Weaker points: Harms not discussed. Benefits not adequately quantified. The true novelty of the study was not adequately explained. And why was there no mention of adjuvant chemotherapy or hormone therapy?
Individuals diagnosed with breast cancer are in shock. Psychologically challenged, they must then make major decisions about treatment. Two common choices include mastectomy, or lumpectomy with radiation. Both have major consequences, with little time to consider options. Any facts can help women and men make this decision, taking into account physical costs, psychological costs, and survival probabilities.
There was no discussion of the differences in cost between the two options.
The story only attempted to quantify a benefit for one subset of women, when it reported:
“The group that benefited the most — who had the biggest difference in breast cancer survival — were those women over 50 with estrogen-receptor positive disease,” Hwang said.

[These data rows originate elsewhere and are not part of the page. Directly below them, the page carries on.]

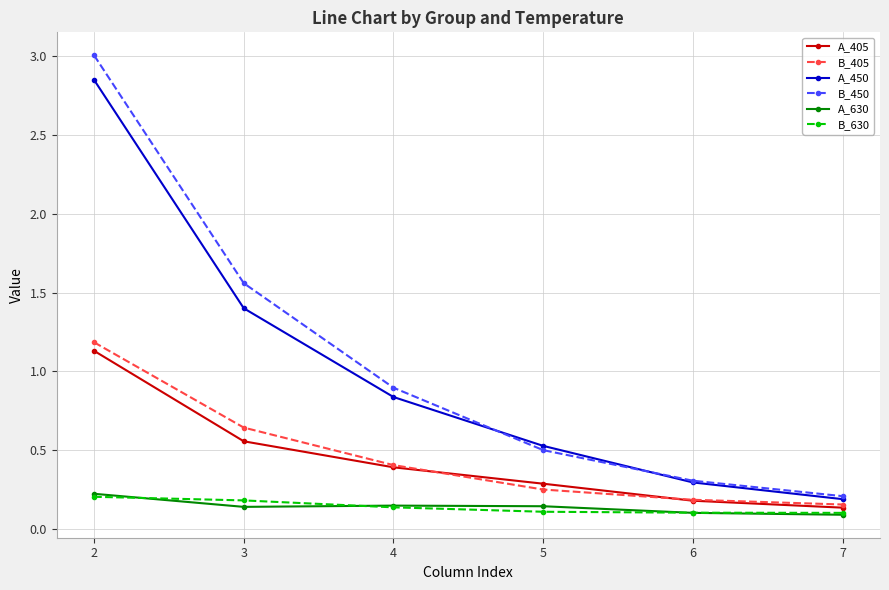

At which label does B_405 reach its minimum?

7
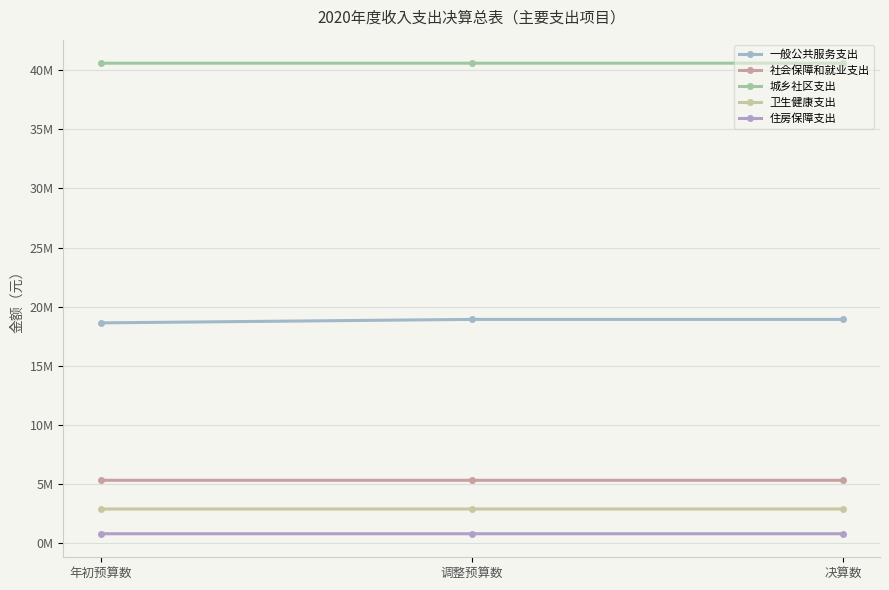

Which series has the largest total across all categories?

城乡社区支出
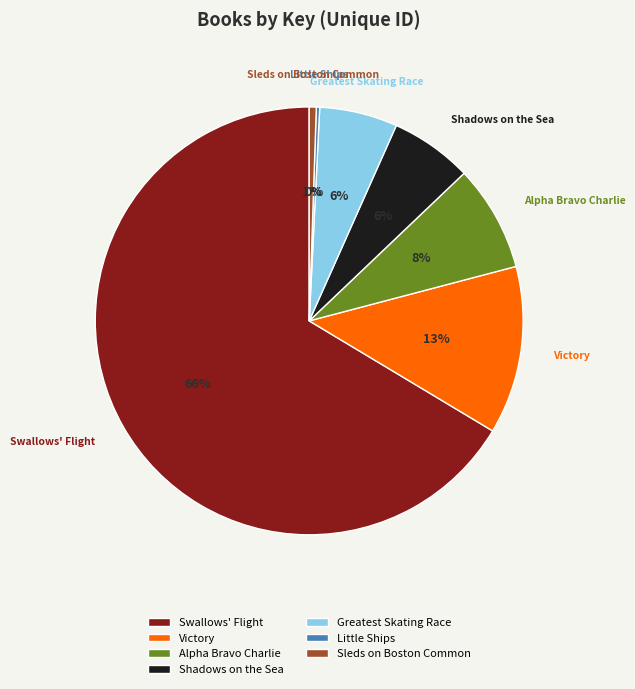

Combined, do Sleds on Boston Common and Swallows' Flight account for over 50%?

Yes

This means their cancer depends on estrogen to grow.
Among those women, the lumpectomy group had a 13 percent lower risk of death from breast cancer and a 19 percent lower risk of death from any cause than those who had a mastectomy.”

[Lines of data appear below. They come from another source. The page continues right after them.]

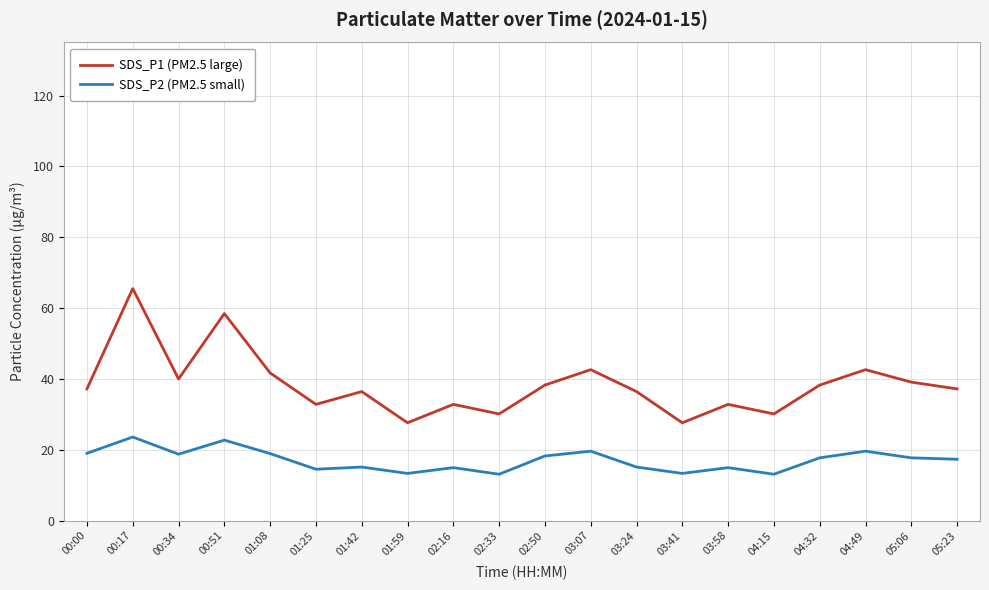

True or false: SDS_P1 (PM2.5 large) and SDS_P2 (PM2.5 small) intersect in this chart.

False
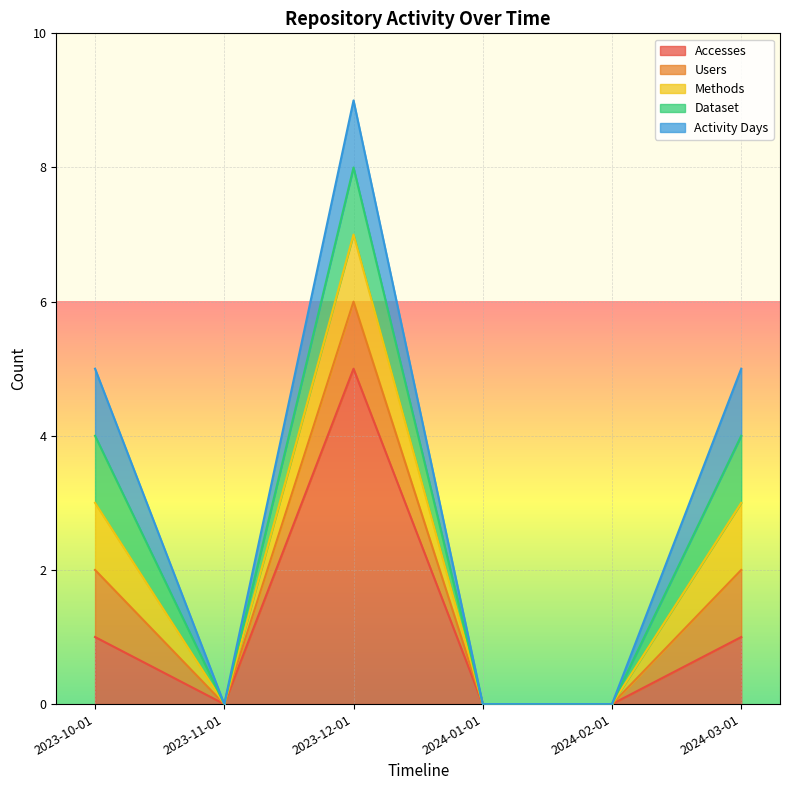

What is the value of the Users point at the 1st from the left?

1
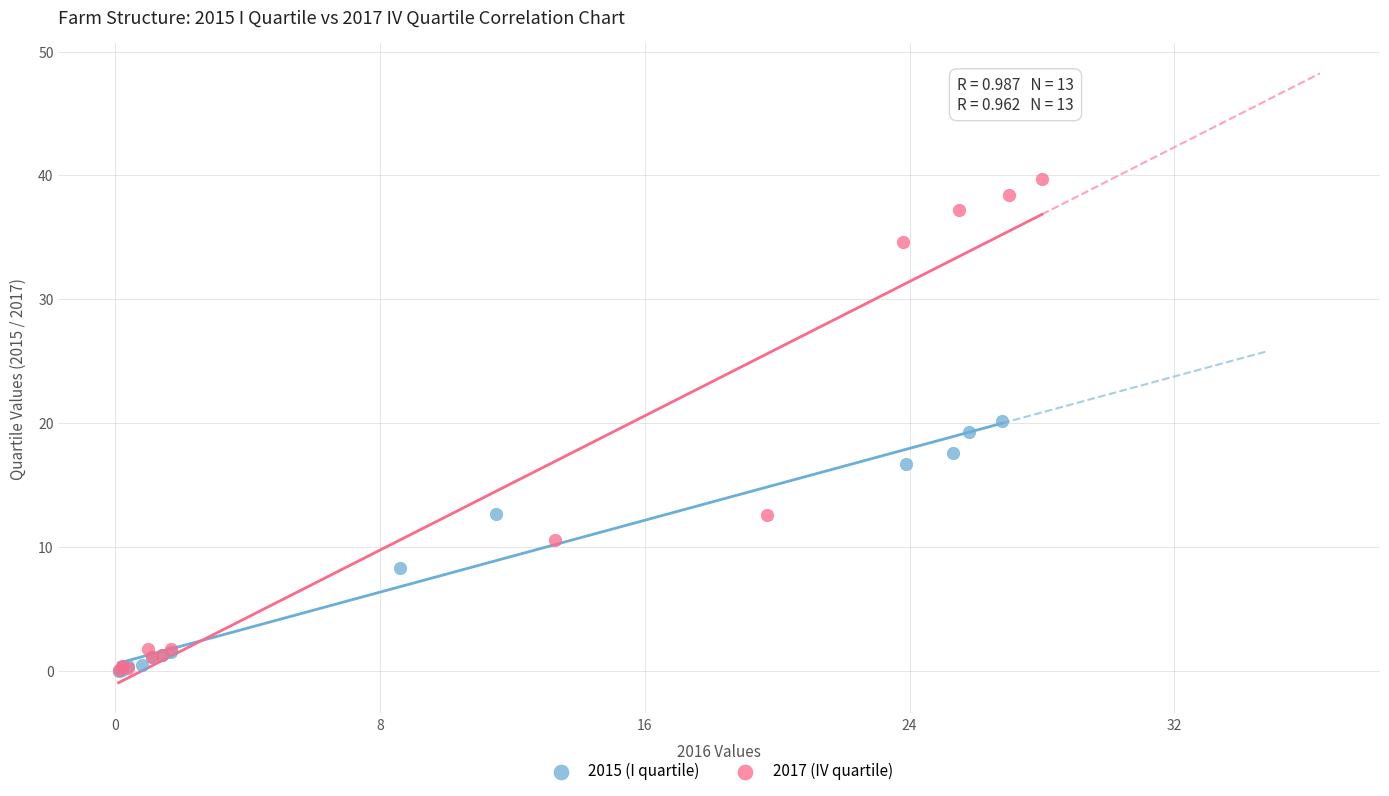

Which series has the largest Y range (max minus min)?

2017 (IV quartile)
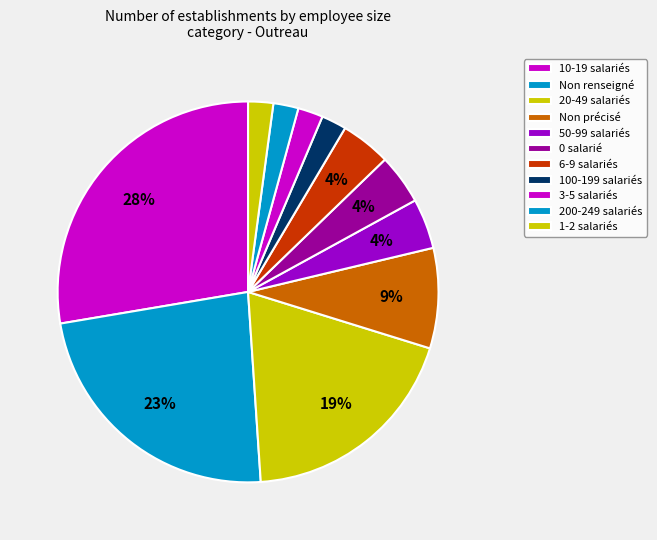

How many slices are in this pie chart?

11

But that was only a subset of women. And even in that subset, what was the risk of death? Was the difference of 13% and 19% really that much of a difference?
There was no mention of possible harms from either treatment. In particular, there was no mention of the possible long-term dangers of radiation.
The story did turn to two independent sources to evaluate the quality of the evidence, one of whom said, “I am not sure the study convinces us that lumpectomy and radiation is better for breast cancer survival, but it may be.”
The story also pointed out that the “study was observational… It found a link or association but could not provide cause-and-effect proof that the breast-conserving treatment is more effective than mastectomy in early stage breast cancer.”
There was no disease mongering noted.
The article did include the perspectives of two independent sources.
The story didn’t say anything about adjuvant chemotherapy or hormone therapy.
No discussion of availability of either approach, but we don’t think that was necessary in this case.
All the story said was that “Earlier research had also concluded that the two procedures are similarly effective, but Hwang’s is a more “real-world” study.” But the story never adequately explained what that means and why it makes this analysis different.
The story includes several independent sources.